Sign up for our weekly newsletter and be the star of your next independent film conversation!
What does it mean to market a movie?
Historically, marketing a movie, whether it is a wide release from a major studio or a niche ultra indie, is not the same as marketing a similarly priced consumer product (an item priced at about $10). Movies exist in an environment filled with a nearly infinite variety of creative choices for an audience that needs to make a purchase decision (and an often one time purchase decision) without trial. They don’t personally know if they like it until they have actually tried/viewed it, and there are no returns. For the studio, the value of that initial ticket purchase decision is non-trivial, as it has historically set the tone for the all important downstream revenue opportunities.
So how does a marketer make a potential viewer feel that "they know" the movie and become invested in the experience, and provide signals that raise the chance of ticket purchase, without giving away the creative surprise that is at the core of movie viewing?
"… marketing by its nature is an attempt to influence the outcome." – Jeff Ulin
This is why the race should be on for innovative thinking and well-crafted and monitored execution, and dare we say "some calculated risk taking" in rethinking the appropriate media vehicles and digital-physical linkages for different stages of the marketing conversation.
Marketing needs to be thought of as an ongoing engagement process, not a sales spike only (push style) strategy. Media and platforms chosen for one stage should setup and feed the conversation and engagement in the next. The following activities propose ways of organizing the structure and flow of the marketing conversation.
When digital platforms merge with traditional marketing.
Advertising, trailers, press junkets, posters, mechandising, and cross brand promotions – these are the cornerstones of traditional studio movie marketing campaigns (Figure 1). But now, the layering and integration of digital and social platforms, online video, and apps can transform marketing into a powerful web of connection and conversation (Figure 2).
Digital and Social Platforms
Creating brand specific digital platforms and leveraging those created by others that have garnered significiant (e.g. Twitter, Facebook) and targeted (e.g. "vertical" blog networks) audiences create powerful amplifying nodes for content creation and distribution; curating, commenting and sharing; awareness and traffic driving; and reach/value extension for the traditional media efforts.
"For too long, we've tried to understand ourselves in isolation, as we test people one at a time in the psychology lab or rely on their past preferences to predict behavior. But these conditions and algorithms are artificial. In the real world, we are deeply intertwined with each other, dependent on our social networks for all sorts of advice. If it weren't for the buzz of strangers, we wouldn't even know what movie to pick at the multiplex." - Jonah Lehrer in The Wall Street Journal
Online video can range from the creation of YouTube channels, integration and posts into Facebook groups, promotion and discussion via Twitter, stealth placements, and even syndication across "vertical" blog networks. Material can include that created for traditional broadcast campaigns (e.g. talent interviews), but is even more powerful when unique digital-only content is created on an on-going basis that lets the potential movie-going audience connect deeply and personally with the brand in advance (e.g. behind the scenes, remixes with popular pop culture talent, ongoing Q&A's, digital only trailers). This can be content with high curation, aggregation and sharing potential.
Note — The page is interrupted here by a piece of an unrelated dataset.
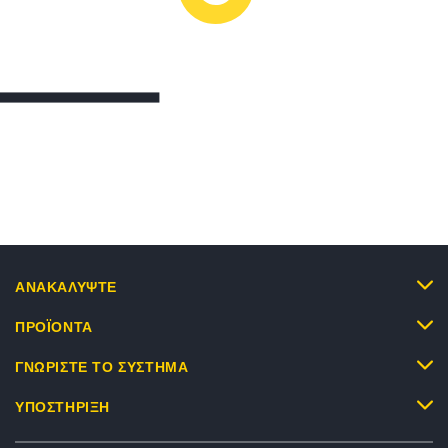
ΑΝΑΚΑΛΥΨΤΕ
ΠΡΟΪΟΝΤΑ
ΓΝΩΡΙΣΤΕ ΤΟ ΣΥΣΤΗΜΑ
ΥΠΟΣΤΗΡΙΞΗ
"… the virtual community can scale and expand beyond what would typically occur in the physical world .. because the Internet has no geographical boundaries… It becomes a global, real-time conversation and online video is in many cases the catalyst that brings all these people together." - Peter Levinsohn, President of New Media and Digital Distribution for Fox Filmed Entertainment
Apps - Third Party and Original
Experimentation with apps has recently included the development of original apps and leveraging third party apps to directly drive ticket sales:
"You now have a self-identified list of participants who are passionate about entertainment, and the event brand has even more value to them." - Jordan Glazier, CEO of Eventful in reference to the use of his company's app in the marketing of the movie Paranormal Activity
The Future Is Now
In the entertainment industry, the debate storm usually gathers around the issue of technology and its relationship to the distribution and access of “mainstream product.” What is often overlooked is the “true eye of the technology storm” – the impact of digital media and social platforms and their integration into the traditional mix – that enables movie marketing to evolve to be more about conversation and even “continuity of brand over time” vs. the traditional pure push tactics of the past where we bet the farm to reach initial reach, frequency, and ticket sale targets. Today, there is no magic formula when it comes to the theatrical release. Innovative and creative thinking, married with well-coordinated, but flexible execution with both traditional and digital tools, is as important in marketing as it is in the conception and production of a movie.